◆ Goal
Copy out every line of text in the items below with no changes, leaving out the pictures.

--- START ---

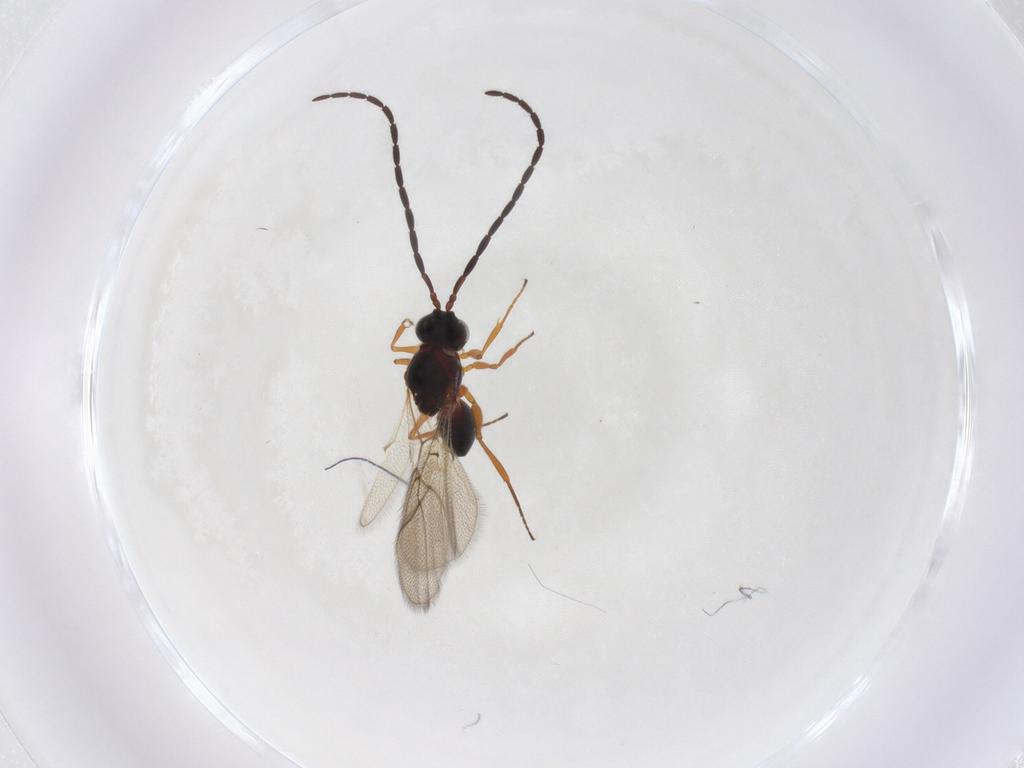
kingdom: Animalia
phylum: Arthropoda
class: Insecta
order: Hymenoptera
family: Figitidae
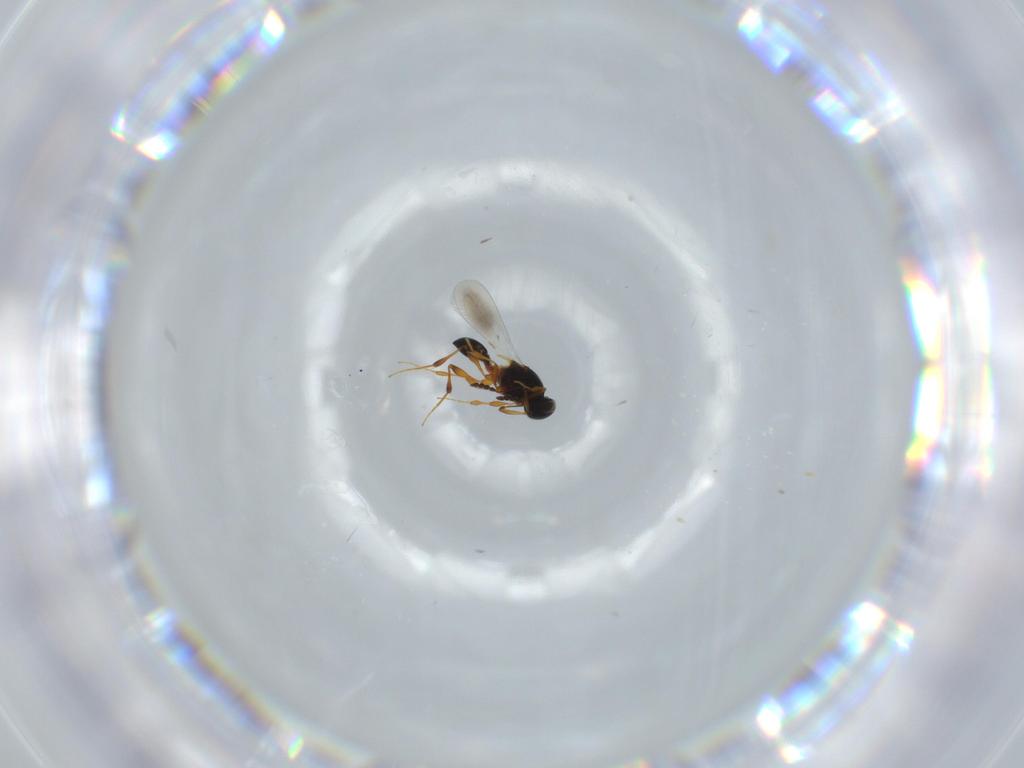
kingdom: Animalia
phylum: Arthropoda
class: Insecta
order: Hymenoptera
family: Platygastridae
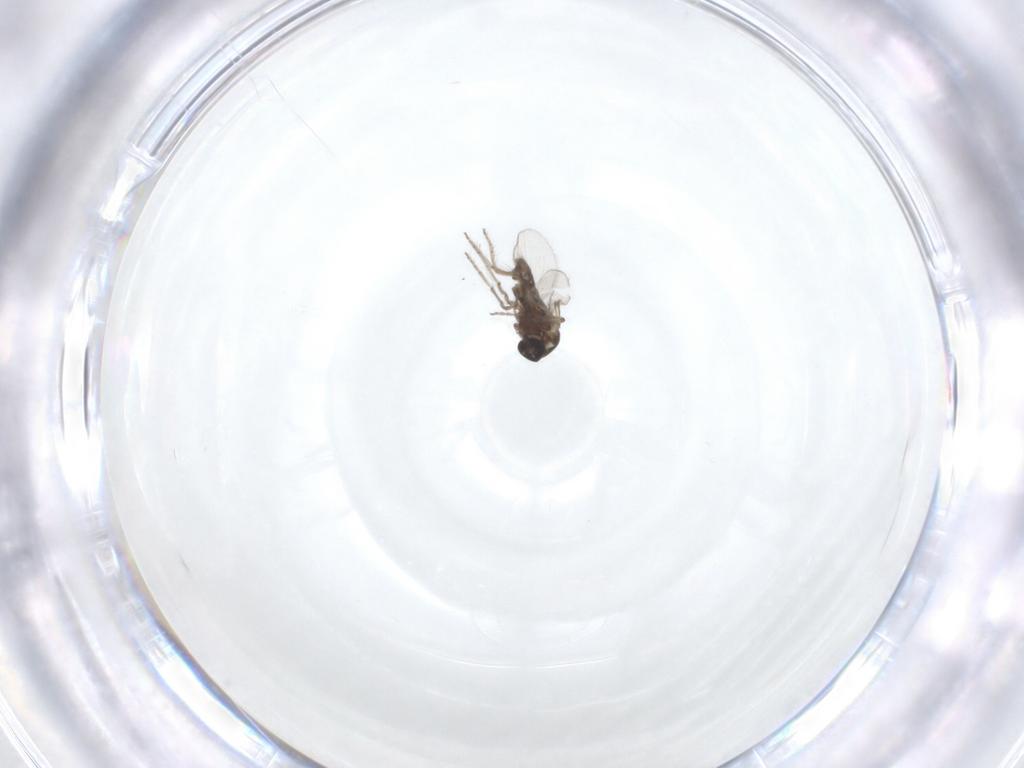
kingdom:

--- END ---

◆ Exercise output
kingdom: Animalia
phylum: Arthropoda
class: Insecta
order: Hymenoptera
family: Figitidae
kingdom: Animalia
phylum: Arthropoda
class: Insecta
order: Hymenoptera
family: Platygastridae
kingdom:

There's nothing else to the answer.